- **Brief**
Apart from the pictures, every entry below must be given again exactly.

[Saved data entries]
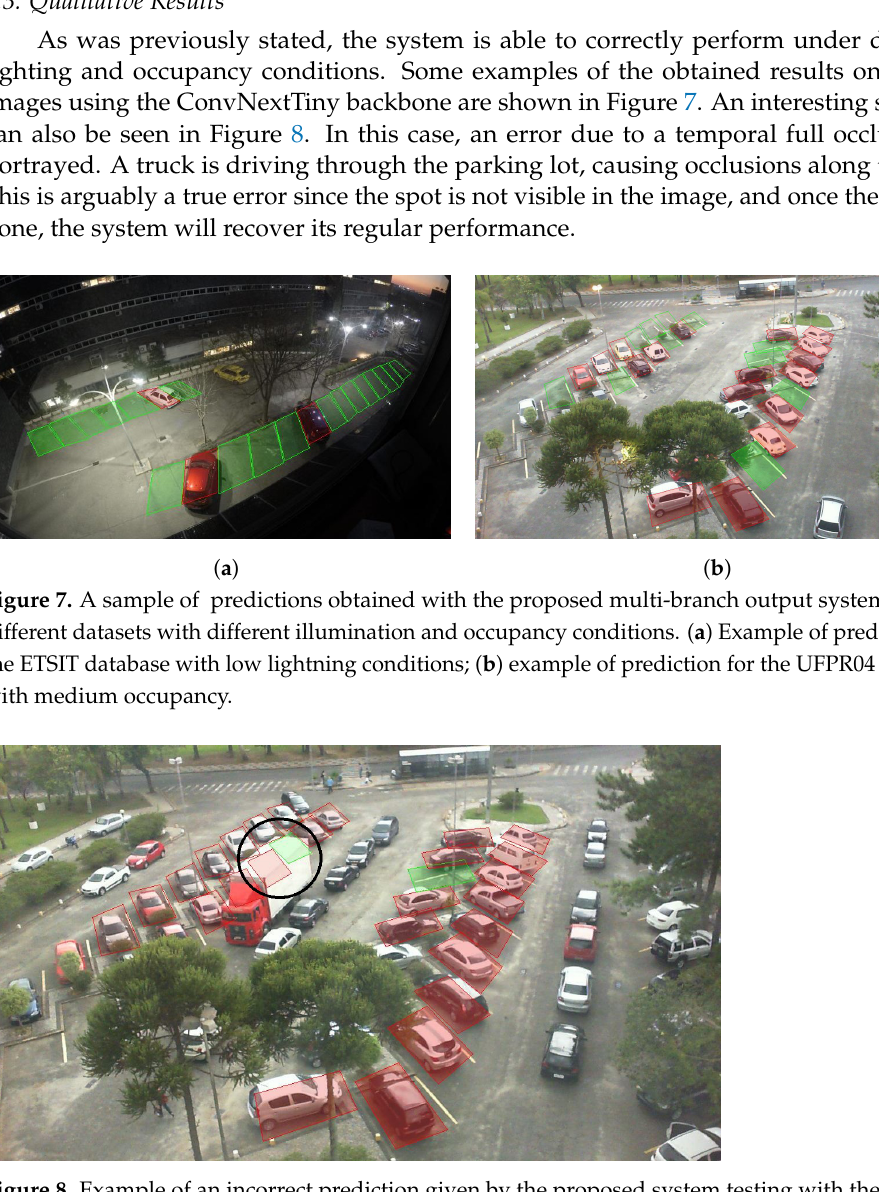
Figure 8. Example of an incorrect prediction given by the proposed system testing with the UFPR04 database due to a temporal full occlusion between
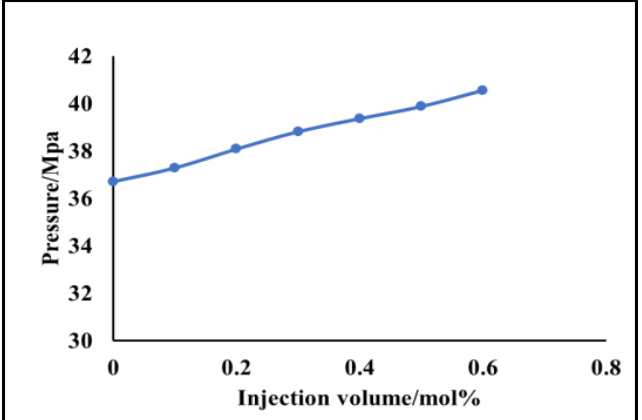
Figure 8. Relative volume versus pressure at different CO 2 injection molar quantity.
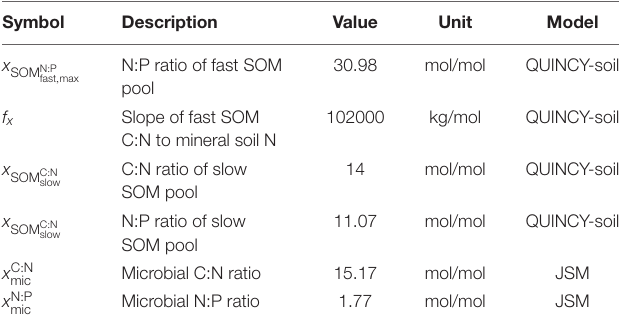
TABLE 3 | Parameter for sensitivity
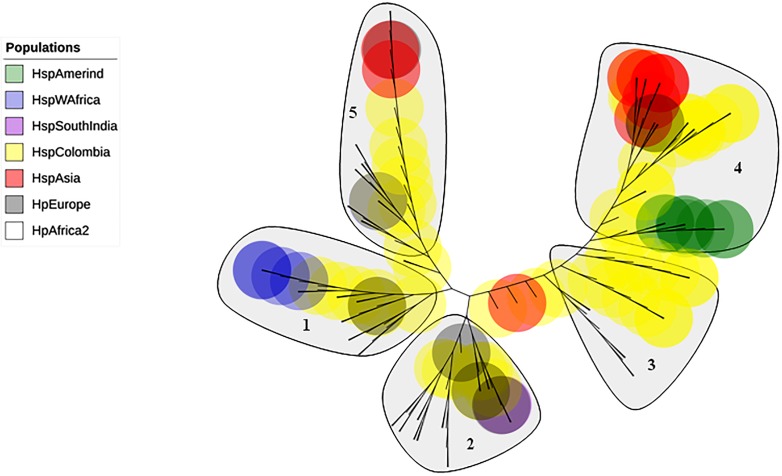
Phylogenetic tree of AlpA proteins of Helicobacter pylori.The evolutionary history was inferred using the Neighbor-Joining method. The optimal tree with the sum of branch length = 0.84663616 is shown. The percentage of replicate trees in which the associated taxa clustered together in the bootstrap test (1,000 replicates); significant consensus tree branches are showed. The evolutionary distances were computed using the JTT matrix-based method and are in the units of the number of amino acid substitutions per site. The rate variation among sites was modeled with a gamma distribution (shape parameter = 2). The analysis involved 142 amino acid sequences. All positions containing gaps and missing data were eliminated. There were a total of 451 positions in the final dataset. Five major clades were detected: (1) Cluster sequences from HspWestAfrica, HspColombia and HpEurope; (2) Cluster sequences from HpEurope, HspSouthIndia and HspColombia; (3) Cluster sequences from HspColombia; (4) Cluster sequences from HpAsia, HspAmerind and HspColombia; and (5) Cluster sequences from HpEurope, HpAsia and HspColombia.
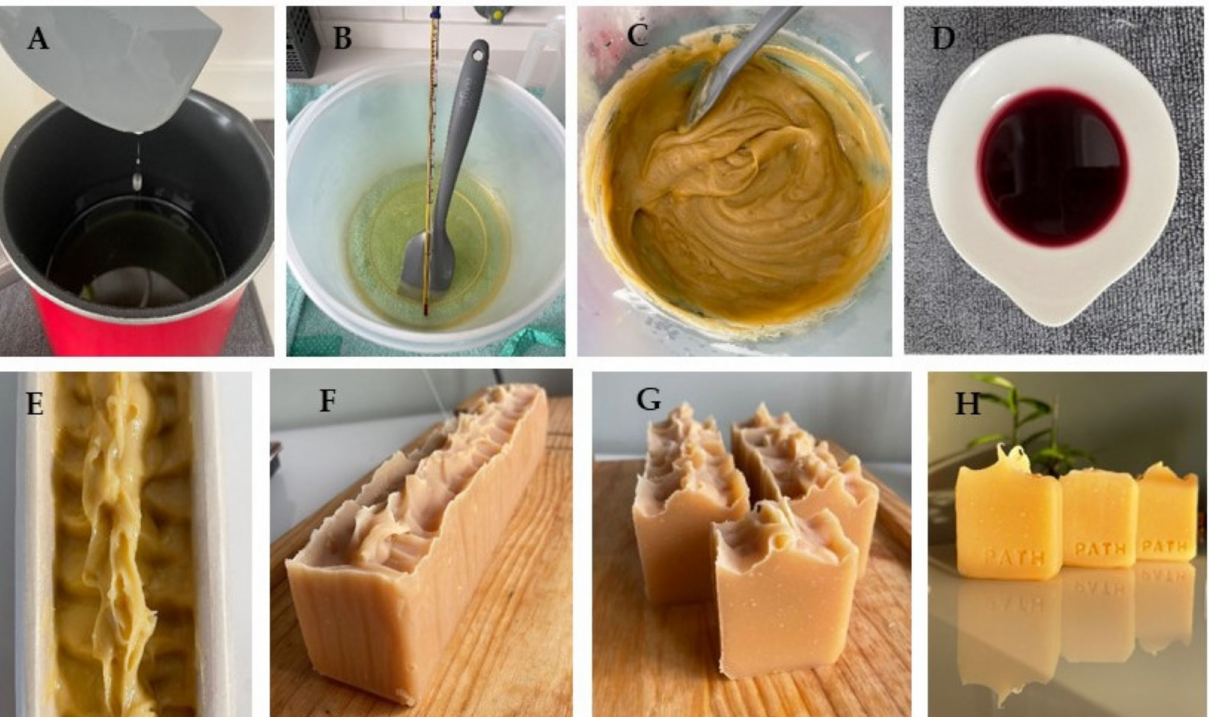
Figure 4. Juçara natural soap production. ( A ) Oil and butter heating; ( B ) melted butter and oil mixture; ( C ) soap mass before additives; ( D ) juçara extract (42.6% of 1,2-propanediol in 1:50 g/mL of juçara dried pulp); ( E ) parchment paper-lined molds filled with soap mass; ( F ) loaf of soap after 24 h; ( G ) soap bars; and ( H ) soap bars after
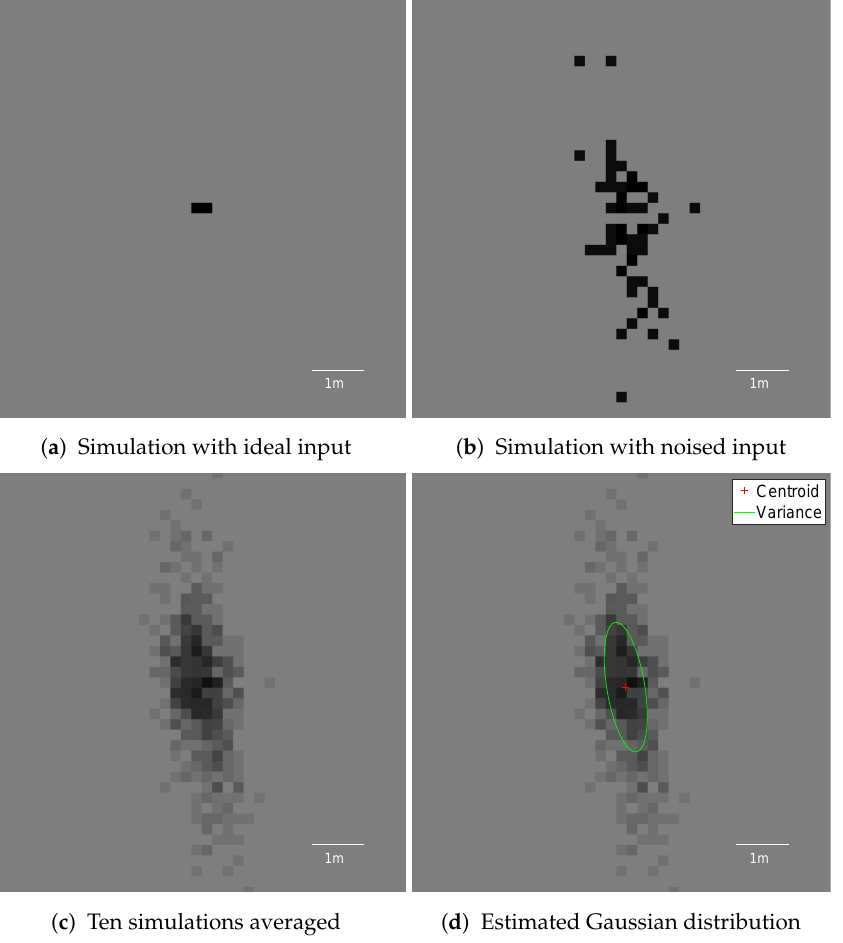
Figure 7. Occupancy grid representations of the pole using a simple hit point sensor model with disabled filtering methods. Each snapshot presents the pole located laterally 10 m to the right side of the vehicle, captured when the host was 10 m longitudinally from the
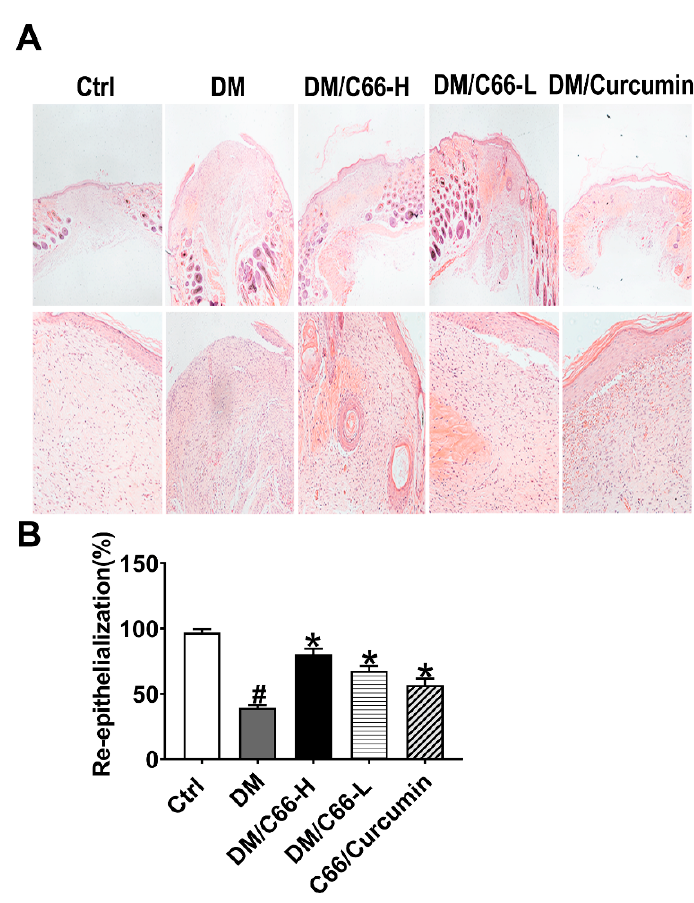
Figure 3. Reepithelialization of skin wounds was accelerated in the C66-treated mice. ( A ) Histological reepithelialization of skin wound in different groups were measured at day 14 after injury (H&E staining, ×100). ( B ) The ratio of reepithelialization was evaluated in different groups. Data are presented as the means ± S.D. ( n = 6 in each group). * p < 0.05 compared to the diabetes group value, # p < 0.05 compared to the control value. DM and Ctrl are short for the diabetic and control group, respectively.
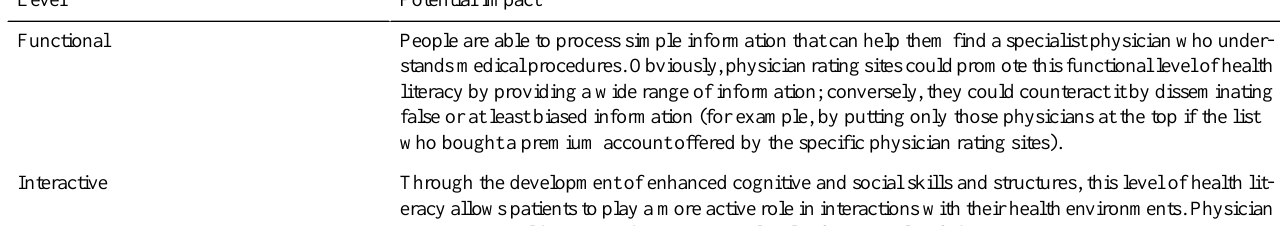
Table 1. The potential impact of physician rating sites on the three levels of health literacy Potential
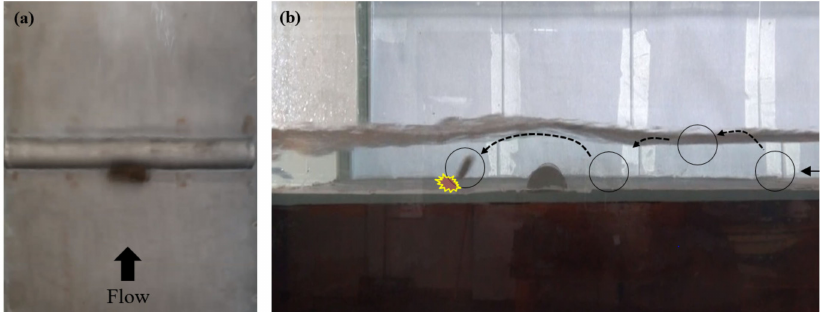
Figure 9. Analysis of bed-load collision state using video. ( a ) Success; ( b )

- **Answer space**
Figure 8. Example of an incorrect prediction given by the proposed system testing with the UFPR04 database due to a temporal full occlusion between
Figure 8. Relative volume versus pressure at different CO 2 injection molar quantity.
TABLE 3 | Parameter for sensitivity
Phylogenetic tree of AlpA proteins of Helicobacter pylori.The evolutionary history was inferred using the Neighbor-Joining method. The optimal tree with the sum of branch length = 0.84663616 is shown. The percentage of replicate trees in which the associated taxa clustered together in the bootstrap test (1,000 replicates); significant consensus tree branches are showed. The evolutionary distances were computed using the JTT matrix-based method and are in the units of the number of amino acid substitutions per site. The rate variation among sites was modeled with a gamma distribution (shape parameter = 2). The analysis involved 142 amino acid sequences. All positions containing gaps and missing data were eliminated. There were a total of 451 positions in the final dataset. Five major clades were detected: (1) Cluster sequences from HspWestAfrica, HspColombia and HpEurope; (2) Cluster sequences from HpEurope, HspSouthIndia and HspColombia; (3) Cluster sequences from HspColombia; (4) Cluster sequences from HpAsia, HspAmerind and HspColombia; and (5) Cluster sequences from HpEurope, HpAsia and HspColombia.
Figure 4. Juçara natural soap production. ( A ) Oil and butter heating; ( B ) melted butter and oil mixture; ( C ) soap mass before additives; ( D ) juçara extract (42.6% of 1,2-propanediol in 1:50 g/mL of juçara dried pulp); ( E ) parchment paper-lined molds filled with soap mass; ( F ) loaf of soap after 24 h; ( G ) soap bars; and ( H ) soap bars after
Figure 7. Occupancy grid representations of the pole using a simple hit point sensor model with disabled filtering methods. Each snapshot presents the pole located laterally 10 m to the right side of the vehicle, captured when the host was 10 m longitudinally from the
Figure 3. Reepithelialization of skin wounds was accelerated in the C66-treated mice. ( A ) Histological reepithelialization of skin wound in different groups were measured at day 14 after injury (H&E staining, ×100). ( B ) The ratio of reepithelialization was evaluated in different groups. Data are presented as the means ± S.D. ( n = 6 in each group). * p < 0.05 compared to the diabetes group value, # p < 0.05 compared to the control value. DM and Ctrl are short for the diabetic and control group, respectively.
Table 1. The potential impact of physician rating sites on the three levels of health literacy Potential
Figure 9. Analysis of bed-load collision state using video. ( a ) Success; ( b )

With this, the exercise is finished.